Und sie suchen und graben und graben und graben. Und finden: Nichts. »Vielleicht gibt es einfach keinen Schatz«, sagt Echo. »Ein enttäuschender und schrecklicher Gedanke.« Max fragt: »Wollen wir etwas anderes spielen?« Und Echo schlägt Piraten vor: »Dann bin ich der Kapitän«, sagt Max. Und Echo äußert den hintersinnig doppeldeutigen Gedanken: »Und ich habe das Sagen!« Und dann spielen sie und spielen und reden und hören zu.

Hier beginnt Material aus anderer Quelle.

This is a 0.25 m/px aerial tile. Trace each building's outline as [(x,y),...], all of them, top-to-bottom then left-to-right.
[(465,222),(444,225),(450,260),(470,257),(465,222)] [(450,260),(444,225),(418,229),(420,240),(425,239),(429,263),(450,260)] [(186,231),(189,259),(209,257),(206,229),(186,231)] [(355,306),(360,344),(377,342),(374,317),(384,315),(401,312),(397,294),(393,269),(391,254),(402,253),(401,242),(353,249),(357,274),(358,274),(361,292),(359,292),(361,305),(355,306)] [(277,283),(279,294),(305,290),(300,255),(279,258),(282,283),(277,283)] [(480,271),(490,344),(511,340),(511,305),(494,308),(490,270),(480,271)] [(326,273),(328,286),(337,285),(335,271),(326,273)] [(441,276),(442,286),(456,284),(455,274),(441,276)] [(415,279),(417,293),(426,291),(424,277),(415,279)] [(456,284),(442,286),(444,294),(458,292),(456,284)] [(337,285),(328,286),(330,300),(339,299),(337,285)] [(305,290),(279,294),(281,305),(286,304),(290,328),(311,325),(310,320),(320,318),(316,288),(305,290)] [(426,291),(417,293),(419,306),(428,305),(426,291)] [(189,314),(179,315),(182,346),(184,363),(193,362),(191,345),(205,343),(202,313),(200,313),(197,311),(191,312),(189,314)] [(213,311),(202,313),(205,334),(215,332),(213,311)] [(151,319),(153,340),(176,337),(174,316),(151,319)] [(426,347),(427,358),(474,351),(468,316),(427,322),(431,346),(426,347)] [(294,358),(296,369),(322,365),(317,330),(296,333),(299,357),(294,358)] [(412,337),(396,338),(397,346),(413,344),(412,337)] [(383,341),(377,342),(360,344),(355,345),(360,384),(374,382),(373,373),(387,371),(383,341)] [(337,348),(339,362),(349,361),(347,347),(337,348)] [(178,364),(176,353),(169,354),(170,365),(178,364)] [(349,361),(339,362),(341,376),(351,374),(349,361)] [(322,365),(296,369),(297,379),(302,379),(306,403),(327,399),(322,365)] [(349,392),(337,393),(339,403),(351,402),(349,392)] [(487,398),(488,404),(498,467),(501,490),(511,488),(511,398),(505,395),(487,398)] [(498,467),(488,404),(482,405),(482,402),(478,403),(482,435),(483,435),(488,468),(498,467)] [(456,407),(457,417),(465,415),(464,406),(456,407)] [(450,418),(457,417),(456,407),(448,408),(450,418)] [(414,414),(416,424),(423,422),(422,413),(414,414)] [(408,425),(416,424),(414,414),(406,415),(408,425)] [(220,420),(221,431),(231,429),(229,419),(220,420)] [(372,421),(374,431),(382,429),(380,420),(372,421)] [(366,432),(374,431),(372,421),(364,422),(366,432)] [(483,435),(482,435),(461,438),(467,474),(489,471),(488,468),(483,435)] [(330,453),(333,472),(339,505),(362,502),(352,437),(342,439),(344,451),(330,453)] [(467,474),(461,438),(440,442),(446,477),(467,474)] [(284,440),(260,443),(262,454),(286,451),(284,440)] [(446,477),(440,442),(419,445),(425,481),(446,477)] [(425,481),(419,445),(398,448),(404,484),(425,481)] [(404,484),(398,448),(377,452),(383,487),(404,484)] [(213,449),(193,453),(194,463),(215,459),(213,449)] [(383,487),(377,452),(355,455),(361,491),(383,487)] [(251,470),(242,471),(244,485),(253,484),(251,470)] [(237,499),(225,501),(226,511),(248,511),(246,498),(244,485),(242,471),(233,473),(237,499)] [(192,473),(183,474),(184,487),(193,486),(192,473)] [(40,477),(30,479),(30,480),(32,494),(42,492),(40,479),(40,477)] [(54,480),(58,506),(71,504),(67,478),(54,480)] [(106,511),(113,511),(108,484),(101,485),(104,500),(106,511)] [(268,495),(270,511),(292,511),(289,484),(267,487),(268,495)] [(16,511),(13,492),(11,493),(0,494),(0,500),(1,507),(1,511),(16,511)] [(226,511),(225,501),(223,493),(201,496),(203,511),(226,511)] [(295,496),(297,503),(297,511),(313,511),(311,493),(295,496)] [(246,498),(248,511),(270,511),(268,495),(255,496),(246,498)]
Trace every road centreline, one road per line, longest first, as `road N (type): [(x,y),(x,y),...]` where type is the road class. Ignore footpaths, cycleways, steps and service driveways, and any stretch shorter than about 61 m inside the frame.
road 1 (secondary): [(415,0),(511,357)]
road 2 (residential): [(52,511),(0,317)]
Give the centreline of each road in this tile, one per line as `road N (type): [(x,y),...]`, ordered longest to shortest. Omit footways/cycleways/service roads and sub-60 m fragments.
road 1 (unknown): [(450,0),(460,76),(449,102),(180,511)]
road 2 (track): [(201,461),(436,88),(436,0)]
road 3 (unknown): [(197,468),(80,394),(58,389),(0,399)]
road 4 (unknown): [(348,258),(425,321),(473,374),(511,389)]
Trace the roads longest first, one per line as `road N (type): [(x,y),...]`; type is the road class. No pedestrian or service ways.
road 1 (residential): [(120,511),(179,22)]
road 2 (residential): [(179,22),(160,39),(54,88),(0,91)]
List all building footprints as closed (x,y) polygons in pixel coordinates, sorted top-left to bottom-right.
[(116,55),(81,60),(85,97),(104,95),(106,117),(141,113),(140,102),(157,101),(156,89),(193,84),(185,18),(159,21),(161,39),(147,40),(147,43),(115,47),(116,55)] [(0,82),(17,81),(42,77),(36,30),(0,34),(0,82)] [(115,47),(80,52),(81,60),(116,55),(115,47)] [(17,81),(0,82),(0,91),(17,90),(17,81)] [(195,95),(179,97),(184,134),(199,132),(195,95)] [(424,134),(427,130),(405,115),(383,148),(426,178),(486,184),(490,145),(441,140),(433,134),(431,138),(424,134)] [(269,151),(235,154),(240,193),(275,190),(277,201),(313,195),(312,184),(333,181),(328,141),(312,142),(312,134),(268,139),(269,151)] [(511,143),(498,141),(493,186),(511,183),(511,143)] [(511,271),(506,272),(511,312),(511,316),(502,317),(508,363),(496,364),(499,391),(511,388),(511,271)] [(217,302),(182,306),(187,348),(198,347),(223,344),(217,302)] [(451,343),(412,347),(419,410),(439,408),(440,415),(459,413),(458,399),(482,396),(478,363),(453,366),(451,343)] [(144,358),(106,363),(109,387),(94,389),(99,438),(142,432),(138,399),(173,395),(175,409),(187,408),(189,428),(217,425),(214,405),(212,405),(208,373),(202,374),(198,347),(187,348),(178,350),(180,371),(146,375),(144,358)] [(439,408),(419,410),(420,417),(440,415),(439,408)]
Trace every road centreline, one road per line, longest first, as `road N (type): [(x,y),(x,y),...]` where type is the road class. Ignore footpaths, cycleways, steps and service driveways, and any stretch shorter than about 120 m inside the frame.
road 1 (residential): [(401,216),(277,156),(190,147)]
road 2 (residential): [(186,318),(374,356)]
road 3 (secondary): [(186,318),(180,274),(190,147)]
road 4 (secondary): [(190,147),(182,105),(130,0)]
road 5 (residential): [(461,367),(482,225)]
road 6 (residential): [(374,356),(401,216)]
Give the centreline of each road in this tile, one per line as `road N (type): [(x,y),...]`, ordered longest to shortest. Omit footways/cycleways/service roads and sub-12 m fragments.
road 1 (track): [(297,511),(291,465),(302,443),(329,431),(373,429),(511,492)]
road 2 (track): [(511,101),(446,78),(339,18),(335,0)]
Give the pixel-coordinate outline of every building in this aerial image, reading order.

Sehr kraftvoll und energisch sind die Illustrationen in Al Rodins Buch, die er in verschiedenen Techniken ausgeführt hat, vor allem mit sich überlagernden Wasserfarben. Immer wieder ragt das gelbe Echo mit seinen riesigen Ohren hinter Felsen hervor, stupsnäsig und mit einem kleinen Puschelschwanz lauert es auf Vorsprüngen, lugt auf Max herunter. Düster ist die Höhle und von kleinen huschenden Wesen bevölkert, manchmal scheint es, als wenn die Steine selbst lebendig würden, und nach und nach wird die Atmosphäre heller und freundlicher. Die beiden Hauptpersonen sind ein bisschen comicartig gezeichnet, aber vor allem sind sie sehr lebendig, und die in immer kleinerer Schrift gezeichneten Echofetzen in den Bildern selbst machen die Geschichte noch lebendiger.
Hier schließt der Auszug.